PROBLEMS AND TASKS ▸
A: In the article on the Habitable Zone Planet Finder, rewrite the part that opens with the words containing "Penn State awarded" and closes with "of the project.", substituting "Pennsylvania State University" for "Penn State" throughout.
B: Name every person and every organization that the article on the Habitable Zone Planet Finder mentions.
C: According to the article on the Habitable Zone Planet Finder, are these statements correct? Answer yes or no for each and quote the words that decide it.
(i) The HPF will weigh more than two tons.
(ii) Lawrence Ramsey is an assistant professor of astronomy and astrophysics.
(iii) The cool stars the HPF will observe give off most of their energy in the visible part of the spectrum.

SELECTED PASSAGE ▸

Penn State awarded $3.3 million to build instrument for finding planets in habitable zones around nearby stars
29 September 2011 - A new state-of-the-art instrument -- a precision spectrograph for finding planets in habitable zones around cool, nearby stars -- is being developed at Penn State with support from a new $3.3-million grant from the National Science Foundation. "This new Habitable Zone Planet Finder instrument will allow us to detect the existence of planets that are similar in mass to Earth and also are in orbits that allow liquid water to exist on their surfaces," said Suvrath Mahadevan, assistant professor of astronomy and astrophysics at Penn State and a co-principal investigator of the project.
The Habitable Zone Planet Finder (HPF) is a large infrared spectrograph that will be used to analyze the components of starlight and to detect the slight motions of nearby stars caused by the gravity of orbiting planets. It will be approximately the size of an SUV, and will weigh over two tons. "We have designed the HPF to be able to efficiently observe small, cool stars, which are by far the most numerous types of stars in the Milky Way galaxy," explained co-principal investigator Lawrence Ramsey, professor of astronomy and astrophysics.
"These stars, which have temperatures far below that of the Sun, radiate very little of their energy in the visible part of the spectrum, so we must create an instrument that can capture the infrared part of the spectrum -- where the unaided human eye cannot see but where these stars are brightest," Ramsey said. The team chose to observe these stars because they offer the best opportunity for finding planets with solid surfaces in the so-called "Habitable Zone" around nearby stars, the range of distances from a star within which temperatures might be right for liquid water.

MATERIAL SUPPLIED ▸

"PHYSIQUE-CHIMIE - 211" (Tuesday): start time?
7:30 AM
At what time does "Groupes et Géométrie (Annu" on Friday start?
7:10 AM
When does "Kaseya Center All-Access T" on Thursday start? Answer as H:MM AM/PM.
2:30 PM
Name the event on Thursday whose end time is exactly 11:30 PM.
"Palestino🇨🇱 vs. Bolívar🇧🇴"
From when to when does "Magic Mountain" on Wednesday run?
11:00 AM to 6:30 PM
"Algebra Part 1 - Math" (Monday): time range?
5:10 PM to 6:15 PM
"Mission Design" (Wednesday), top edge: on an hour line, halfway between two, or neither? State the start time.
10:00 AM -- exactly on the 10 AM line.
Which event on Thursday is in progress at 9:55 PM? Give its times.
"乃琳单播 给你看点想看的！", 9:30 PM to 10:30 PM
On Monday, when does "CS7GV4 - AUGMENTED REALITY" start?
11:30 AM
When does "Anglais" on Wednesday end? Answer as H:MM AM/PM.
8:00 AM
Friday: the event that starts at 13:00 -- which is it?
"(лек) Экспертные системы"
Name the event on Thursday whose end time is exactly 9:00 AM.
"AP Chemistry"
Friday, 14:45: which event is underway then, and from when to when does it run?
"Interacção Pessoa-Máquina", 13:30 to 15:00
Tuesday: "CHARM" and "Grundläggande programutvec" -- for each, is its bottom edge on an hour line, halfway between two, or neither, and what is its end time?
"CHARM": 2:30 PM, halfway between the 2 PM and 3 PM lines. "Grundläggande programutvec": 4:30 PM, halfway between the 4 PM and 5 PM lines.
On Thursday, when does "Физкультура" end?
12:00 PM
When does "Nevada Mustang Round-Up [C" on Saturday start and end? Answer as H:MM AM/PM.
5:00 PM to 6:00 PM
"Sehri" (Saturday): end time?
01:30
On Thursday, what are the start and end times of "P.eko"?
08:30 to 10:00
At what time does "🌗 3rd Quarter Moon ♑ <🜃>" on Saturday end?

RESULTS FOR THE EXERCISE ▸
A:
Pennsylvania State University awarded $3.3 million to build instrument for finding planets in habitable zones around nearby stars
29 September 2011 - A new state-of-the-art instrument -- a precision spectrograph for finding planets in habitable zones around cool, nearby stars -- is being developed at Pennsylvania State University with support from a new $3.3-million grant from the National Science Foundation. "This new Habitable Zone Planet Finder instrument will allow us to detect the existence of planets that are similar in mass to Earth and also are in orbits that allow liquid water to exist on their surfaces," said Suvrath Mahadevan, assistant professor of astronomy and astrophysics at Pennsylvania State University and a co-principal investigator of the project.

B:
- Penn State
- National Science Foundation
- Suvrath Mahadevan
- Lawrence Ramsey

C:
(i) Yes: "will weigh over two tons."
(ii) No: "co-principal investigator Lawrence Ramsey, professor of astronomy and astrophysics."
(iii) No: "radiate very little of their energy in the visible part of the spectrum."